Revised 3 July 2008 by nickm: rename from relay_extend to
relay_early. Revise to current migration plan. Allow K cells
over circuit lifetime, not just at start.
Overview:
Right now, an attacker can add load to the Tor network by extending a
circuit an arbitrary number of times. Every cell that goes down the
circuit then adds N times that amount of load in overall bandwidth
use. This vulnerability arises because servers don't know their position
on the path, so they can't tell how many nodes there are before them
on the path.
We propose a new set of relay cells that are distinguishable by
intermediate hops as permitting extend cells. This approach will allow
us to put an upper bound on circuit length relative to the number of
colluding adversary nodes; but there are some downsides too.
Motivation:
The above attack can be used to generally increase load all across the
network, or it can be used to target specific servers: by building a
circuit back and forth between two victim servers, even a low-bandwidth
attacker can soak up all the bandwidth offered by the fastest Tor
servers.
The general attacks could be used as a demonstration that Tor isn't
perfect (leading to yet more media articles about "breaking" Tor), and
the targetted attacks will come into play once we have a reputation
system -- it will be trivial to DoS a server so it can't pass its
reputation checks, in turn impacting security.
Design:
We should split RELAY cells into two types: RELAY and RELAY_EARLY.
Only K (say, 10) Relay_early cells can be sent across a circuit, and
only relay_early cells are allowed to contain extend requests. We
still support obscuring the length of the circuit (if more research
shows us what to do), because Alice can choose how many of the K to
mark as relay_early. Note that relay_early cells *can* contain any
sort of data cell; so in effect it's actually the relay type cells
that are restricted. By default, she would just send the first K
data cells over the stream as relay_early cells, regardless of their
actual type.
Each intermediate server would pass on the same type of cell that it
received (either relay or relay_early), and the cell's destination
will be able to learn whether it's allowed to contain an Extend request.
If an intermediate server receives more than K relay_early cells, or
if it sees a relay cell that contains an extend request, then it
tears down the circuit (protocol violation).
Security implications:
The upside is that this limits the bandwidth amplification factor to
K: for an individual circuit to become arbitrary-length, the attacker
would need an adversary-controlled node every K hops, and at that
point the attack is no worse than if the attacker creates N/K separate
K-hop circuits.
On the other hand, we want to pick a large enough value of K that we
don't mind the cap.
If we ever want to take steps to hide the number of hops in the circuit
or a node's position in the circuit, this design probably makes that
more complex.
Migration:
In 0.2.0, servers speaking v2 or later of the link protocol accept
RELAY_EARLY cells, and pass them on.
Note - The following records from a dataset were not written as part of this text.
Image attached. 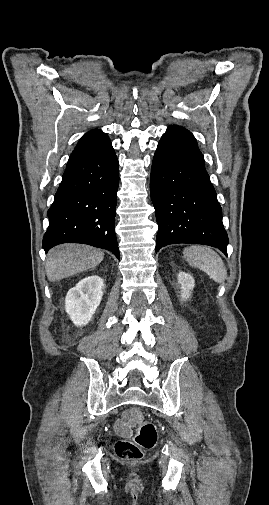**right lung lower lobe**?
Here are the masks:
<instances>
[{"label": "right lung lower lobe", "mask_w": 269, "mask_h": 505, "mask_svg": "<svg viewBox=\"0 0 269 505\" xmlns=\"http://www.w3.org/2000/svg\"><path fill=\"white\" fill-rule=\"evenodd\" d=\"M118 185V159L110 142L70 159L48 210L45 252L61 243H83L109 250L119 259L114 230Z\"/></svg>", "instance_id": "right-lung-lower-lobe-1"}]
</instances>
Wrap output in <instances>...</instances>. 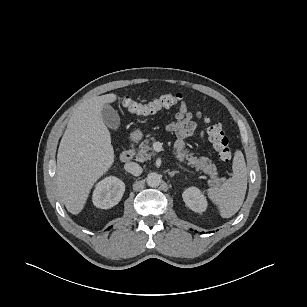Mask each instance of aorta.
Listing matches in <instances>:
<instances>
[{"mask_svg": "<svg viewBox=\"0 0 307 307\" xmlns=\"http://www.w3.org/2000/svg\"><path fill=\"white\" fill-rule=\"evenodd\" d=\"M146 182L150 187H158L161 183V177L156 172H151L147 175Z\"/></svg>", "mask_w": 307, "mask_h": 307, "instance_id": "obj_1", "label": "aorta"}]
</instances>
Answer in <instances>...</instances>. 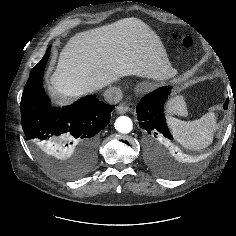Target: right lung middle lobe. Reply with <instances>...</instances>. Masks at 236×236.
I'll return each mask as SVG.
<instances>
[{
    "instance_id": "1",
    "label": "right lung middle lobe",
    "mask_w": 236,
    "mask_h": 236,
    "mask_svg": "<svg viewBox=\"0 0 236 236\" xmlns=\"http://www.w3.org/2000/svg\"><path fill=\"white\" fill-rule=\"evenodd\" d=\"M34 151L40 159L41 163L52 172H55L63 177H79L84 174L94 164L95 158L90 161L82 160V164L76 167L74 160L60 163L53 156L49 155L44 148L33 145Z\"/></svg>"
}]
</instances>
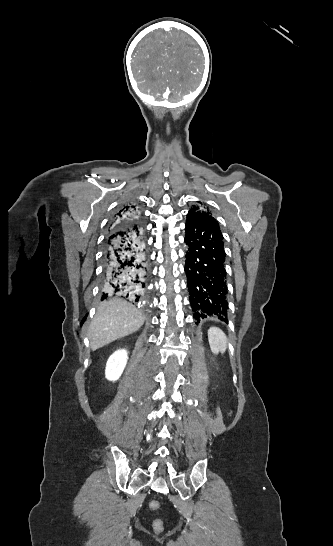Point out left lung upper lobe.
I'll list each match as a JSON object with an SVG mask.
<instances>
[{
	"instance_id": "5c2ea615",
	"label": "left lung upper lobe",
	"mask_w": 333,
	"mask_h": 546,
	"mask_svg": "<svg viewBox=\"0 0 333 546\" xmlns=\"http://www.w3.org/2000/svg\"><path fill=\"white\" fill-rule=\"evenodd\" d=\"M187 215H195L201 218H209L215 220L209 211L200 210L198 206H193Z\"/></svg>"
}]
</instances>
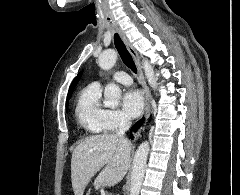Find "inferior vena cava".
I'll return each mask as SVG.
<instances>
[{
	"label": "inferior vena cava",
	"mask_w": 240,
	"mask_h": 195,
	"mask_svg": "<svg viewBox=\"0 0 240 195\" xmlns=\"http://www.w3.org/2000/svg\"><path fill=\"white\" fill-rule=\"evenodd\" d=\"M130 125H131V121L129 117H122L119 123V129L116 133V135H118V137H120L122 141H125V143H127L128 141L127 137H125V131H128Z\"/></svg>",
	"instance_id": "1"
}]
</instances>
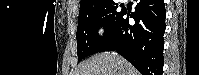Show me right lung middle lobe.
Returning a JSON list of instances; mask_svg holds the SVG:
<instances>
[{"label":"right lung middle lobe","instance_id":"right-lung-middle-lobe-1","mask_svg":"<svg viewBox=\"0 0 199 75\" xmlns=\"http://www.w3.org/2000/svg\"><path fill=\"white\" fill-rule=\"evenodd\" d=\"M117 3L110 1L86 13L79 14L77 38L78 61L88 55L96 53L108 40L123 10L117 11ZM104 27L103 37H99L97 30Z\"/></svg>","mask_w":199,"mask_h":75}]
</instances>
If the next OR in the circuit
is not speaking the v2 link protocol, the server relays the cell as
a RELAY cell.
In 0.2.1.3-alpha, clients begin using RELAY_EARLY cells on v2
connections. This functionality can be safely backported to
0.2.0.x. Clients should pick a random number betweeen (say) K and
K-2 to send.
In 0.2.1.3-alpha, servers close any circuit in which more than K
relay_early cells are sent.
Once all versions the do not send RELAY_EARLY cells are obsolete,
servers can begin to reject any EXTEND requests not sent in a
RELAY_EARLY cell.
Parameters:
Let K = 8, for no terribly good reason.
Spec:
[We can formalize this part once we think the design is a good one.]
Acknowledgements:
This design has been kicking around since Christian Grothoff and I came
up with it at PET 2004. (Nathan Evans, Christian Grothoff's student,
is working on implementing a fix based on this design in the summer
2007 timeframe.)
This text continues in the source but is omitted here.